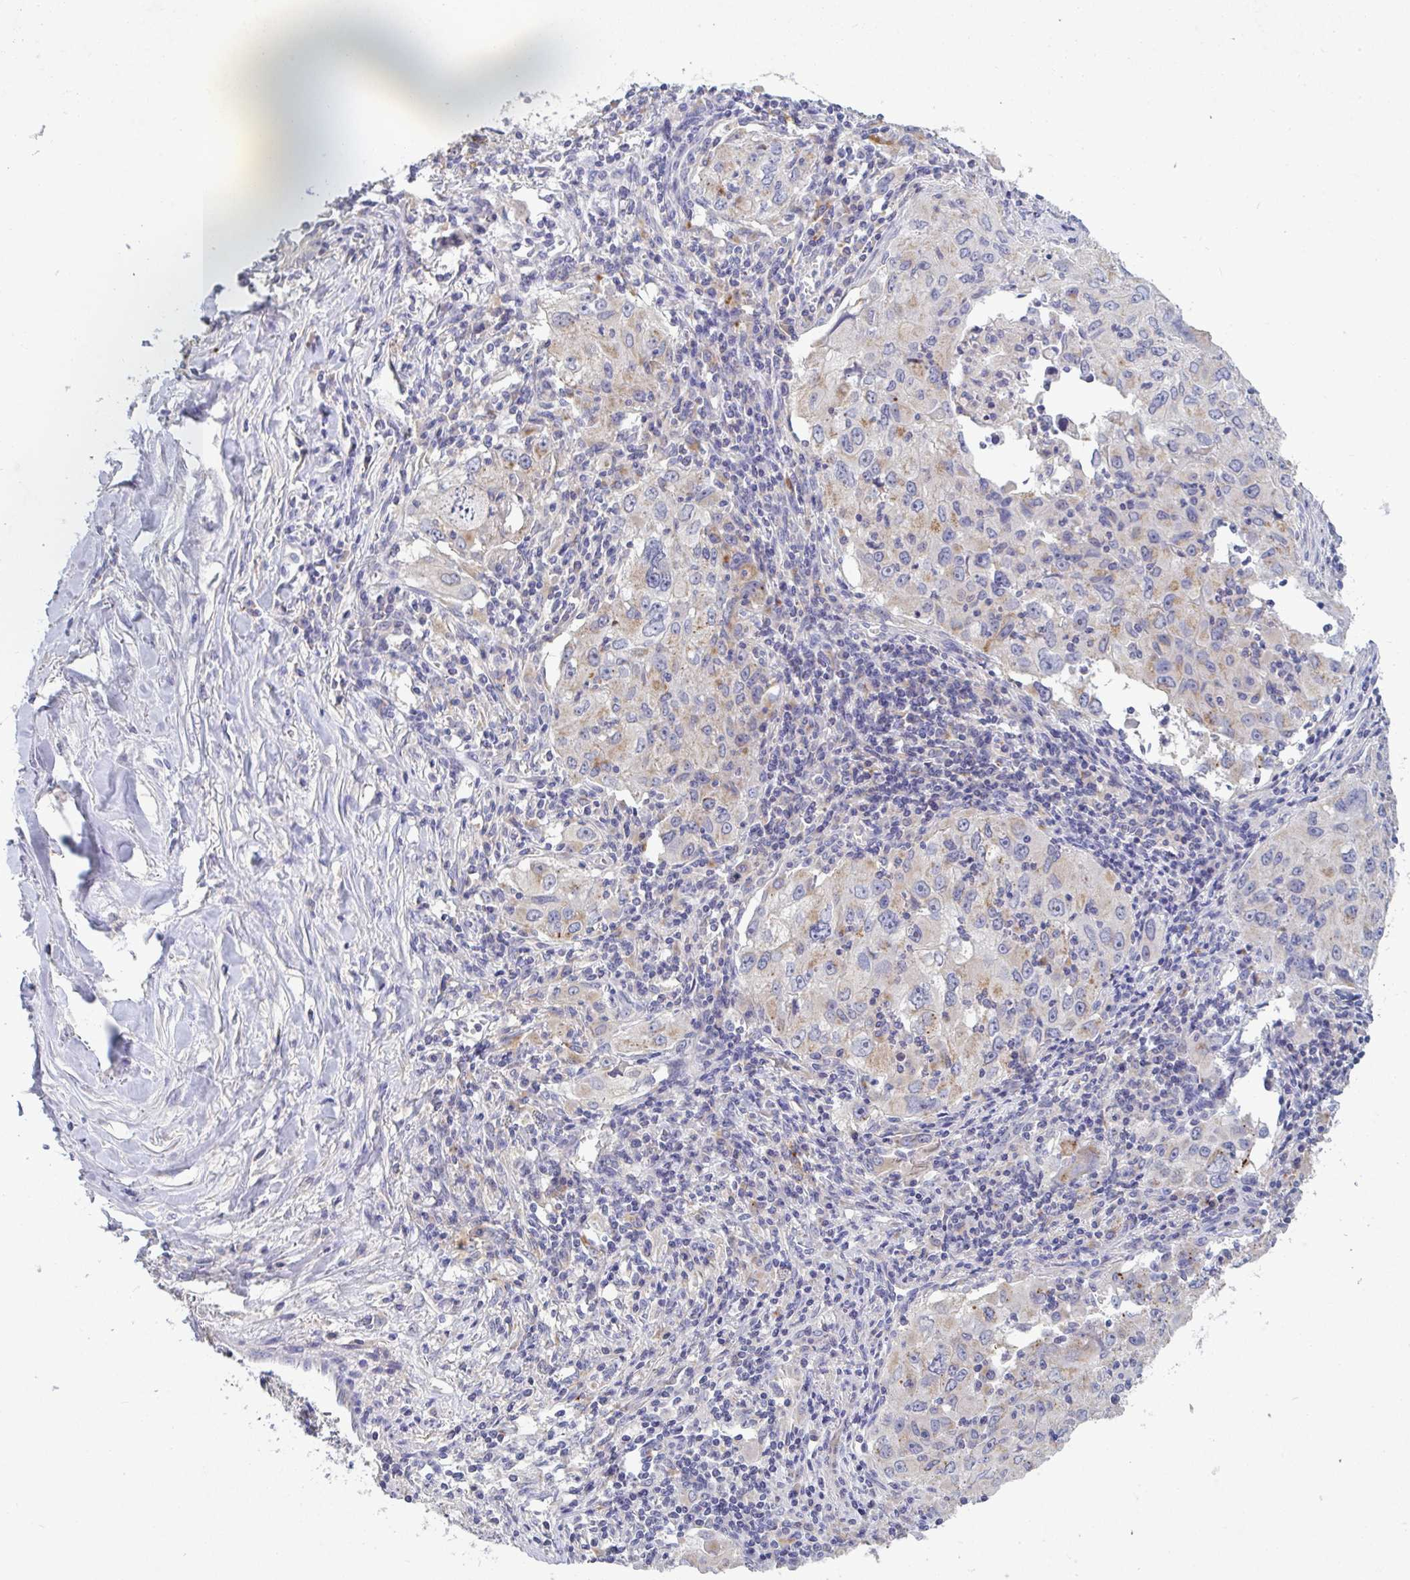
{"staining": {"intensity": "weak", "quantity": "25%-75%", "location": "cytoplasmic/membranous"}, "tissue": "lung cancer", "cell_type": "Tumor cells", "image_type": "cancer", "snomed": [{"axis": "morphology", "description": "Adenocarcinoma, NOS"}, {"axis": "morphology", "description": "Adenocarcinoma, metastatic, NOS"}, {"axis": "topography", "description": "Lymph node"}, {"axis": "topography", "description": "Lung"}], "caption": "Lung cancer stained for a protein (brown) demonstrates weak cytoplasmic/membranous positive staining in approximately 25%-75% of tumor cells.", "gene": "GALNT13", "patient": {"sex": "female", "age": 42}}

==

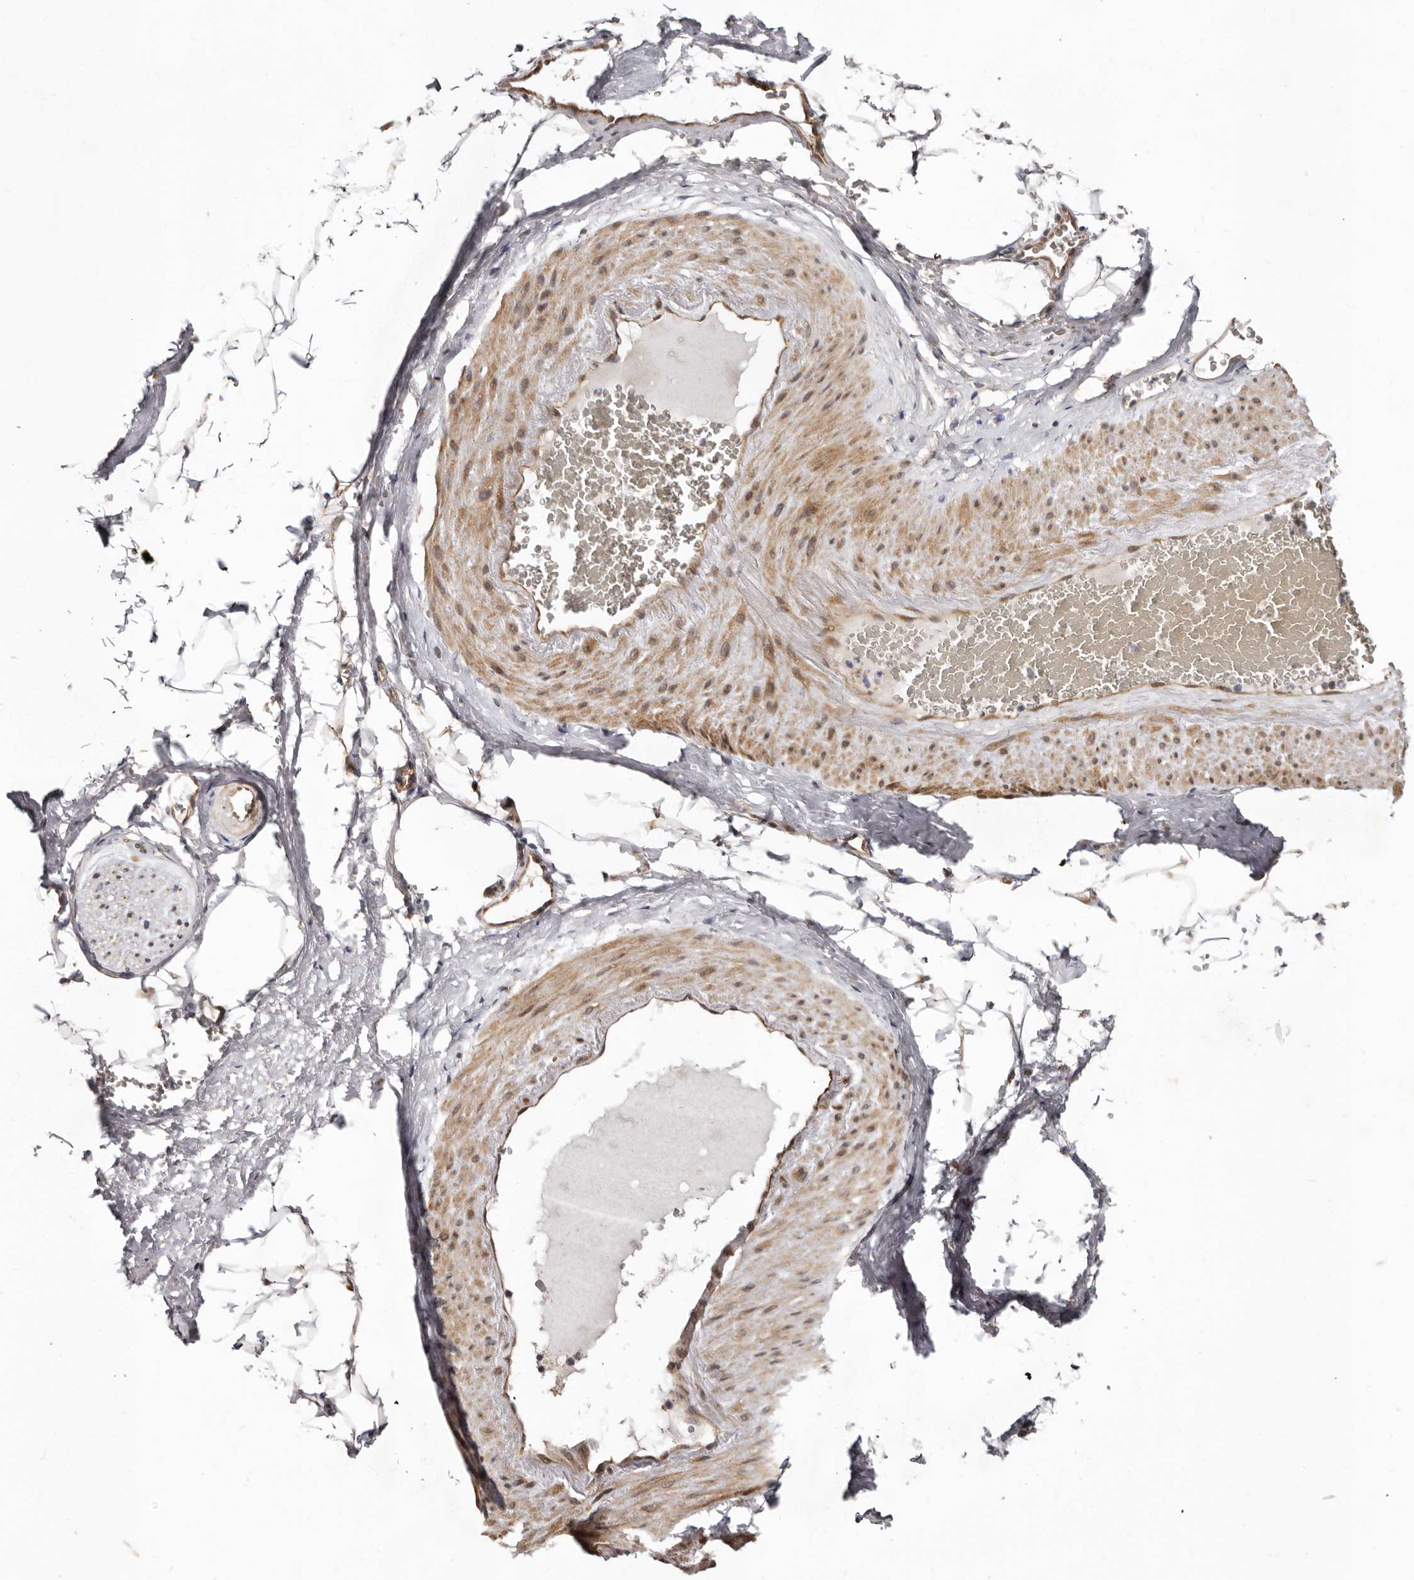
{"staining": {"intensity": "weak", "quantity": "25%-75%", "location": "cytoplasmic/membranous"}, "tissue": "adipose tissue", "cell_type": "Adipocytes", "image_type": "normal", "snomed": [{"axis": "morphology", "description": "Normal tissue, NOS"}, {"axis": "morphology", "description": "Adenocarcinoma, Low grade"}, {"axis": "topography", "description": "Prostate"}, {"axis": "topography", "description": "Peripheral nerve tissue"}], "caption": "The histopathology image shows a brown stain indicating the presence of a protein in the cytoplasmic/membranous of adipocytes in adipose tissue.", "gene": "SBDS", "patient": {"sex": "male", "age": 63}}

* * *

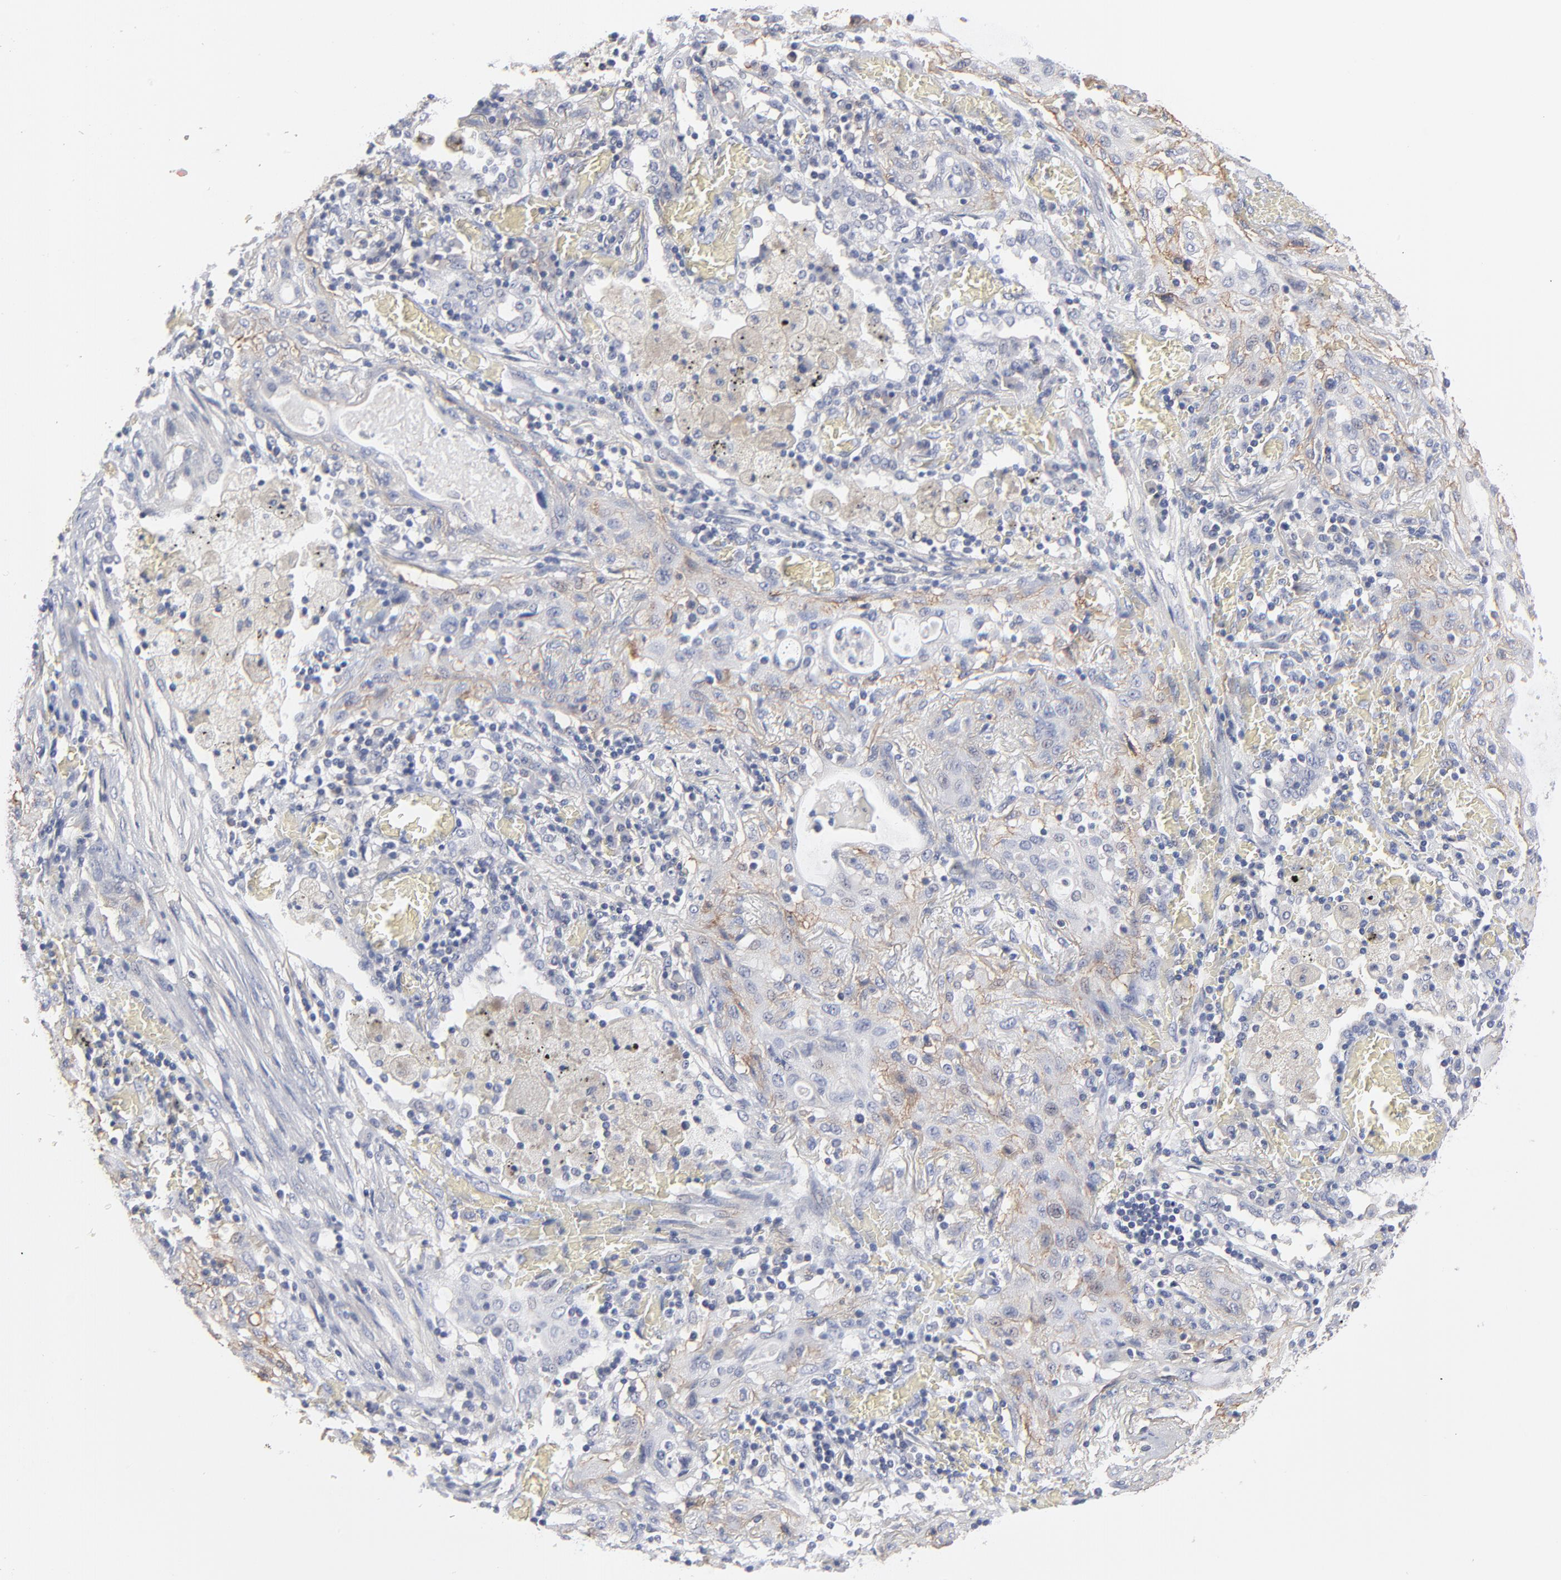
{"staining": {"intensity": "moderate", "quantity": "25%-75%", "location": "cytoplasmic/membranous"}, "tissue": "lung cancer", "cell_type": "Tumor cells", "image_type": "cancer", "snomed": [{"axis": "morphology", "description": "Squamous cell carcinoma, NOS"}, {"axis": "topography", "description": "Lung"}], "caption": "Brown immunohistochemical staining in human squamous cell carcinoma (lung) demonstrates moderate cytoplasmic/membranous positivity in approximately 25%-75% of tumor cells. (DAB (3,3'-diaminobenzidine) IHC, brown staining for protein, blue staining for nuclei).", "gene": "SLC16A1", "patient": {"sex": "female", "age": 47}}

**Exercise goal:**
For each line above that contains the word "demonstrates", make a copy.

**Output of the exercise:**
{"staining": {"intensity": "weak", "quantity": "25%-75%", "location": "cytoplasmic/membranous"}, "tissue": "lung cancer", "cell_type": "Tumor cells", "image_type": "cancer", "snomed": [{"axis": "morphology", "description": "Adenocarcinoma, NOS"}, {"axis": "morphology", "description": "Adenocarcinoma, metastatic, NOS"}, {"axis": "topography", "description": "Lymph node"}, {"axis": "topography", "description": "Lung"}], "caption": "Lung cancer stained for a protein (brown) demonstrates weak cytoplasmic/membranous positive staining in approximately 25%-75% of tumor cells.", "gene": "GALNT13", "patient": {"sex": "female", "age": 42}}
{"staining": {"intensity": "moderate", "quantity": "25%-75%", "location": "cytoplasmic/membranous"}, "tissue": "lung cancer", "cell_type": "Tumor cells", "image_type": "cancer", "snomed": [{"axis": "morphology", "description": "Squamous cell carcinoma, NOS"}, {"axis": "topography", "description": "Lung"}], "caption": "Brown immunohistochemical staining in human squamous cell carcinoma (lung) demonstrates moderate cytoplasmic/membranous positivity in approximately 25%-75% of tumor cells. (DAB (3,3'-diaminobenzidine) IHC, brown staining for protein, blue staining for nuclei).", "gene": "SLC16A1", "patient": {"sex": "female", "age": 47}}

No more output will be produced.